The PUCO also asserts that its rate hike won't have an impact on consumers. "This is a wholesale issue," says Gerber. "This is an issue between SBC and the competitors, like AT&T, MCI, and others. This is not something that consumers are directly involved in."

It would seem a sensible argument -- if it didn't violate every law of economics. By the same logic, the price OPEC sets for a barrel of oil has little impact on drivers, because they don't buy oil by the barrel.

"As a result of SBC's unwarranted . . . 16 percent increase in the wholesale rate they charge competitors, AT&T unfortunately is having to take the action of dropping two of our very popular basic-local-service calling plans and raising rates for those existing customers in those plans," says Mike Pruyn, an AT&T spokesman.

"That's their decision," Gerber responds. "We view that as strictly their business decision to increase rates."

Not coincidentally, SBC also raised rates on nearly 30 calling plans -- just as the ink was drying on the PUCO's ruling. This, too, was merely a business decision, according to Gerber. But by allowing SBC to increase its competitors' overhead by $2.30 per line, the PUCO essentially gave SBC a hike-up-your-rates-free card, since its competitors would be forced to raise theirs as well.
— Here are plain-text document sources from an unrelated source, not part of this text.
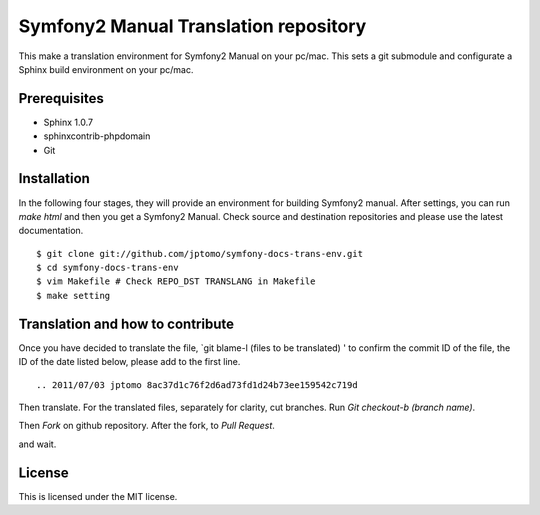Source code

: ========================================
Symfony2 Manual Translation repository 
========================================

This make a translation environment for Symfony2 Manual
on your pc/mac.
This sets a git submodule and configurate a Sphinx build environment on your pc/mac.

Prerequisites
==============

- Sphinx 1.0.7
- sphinxcontrib-phpdomain
- Git

Installation
==============

In the following four stages, they will provide
an environment for building Symfony2 manual.
After settings, you can run `make html` and
then you get a Symfony2 Manual.
Check source and destination repositories and
please use the latest documentation.

::

   $ git clone git://github.com/jptomo/symfony-docs-trans-env.git
   $ cd symfony-docs-trans-env
   $ vim Makefile # Check REPO_DST TRANSLANG in Makefile
   $ make setting

Translation and how to contribute
=====================================

Once you have decided to translate the file, `git blame-l (files to be translated) ' to confirm the commit ID of the file, the ID of the date listed below, please add to the first line.

::

   .. 2011/07/03 jptomo 8ac37d1c76f2d6ad73fd1d24b73ee159542c719d

Then translate.
For the translated files, separately for clarity, cut branches.
Run `Git checkout-b (branch name)`.

Then `Fork` on github repository.
After the fork, to `Pull Request`.

and wait.

License
=========

This is licensed under the MIT license.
"They're two completely separate issues," protests SBC's Cadisky. "We notified customers 30 days before those rates were made effective. We had no way of knowing in advance when the commission would make a decision on our wholesale rates."

Unlike the retail-price hike, the increase on wholesale rates is temporary -- for now. A permanent decision is expected in November. "The commission is doing this with a very watchful and vigilant eye," Gerber maintains.

In the meantime, the PUCO might be wise to direct a vigilant eye toward the audit that revealed how SBC does business.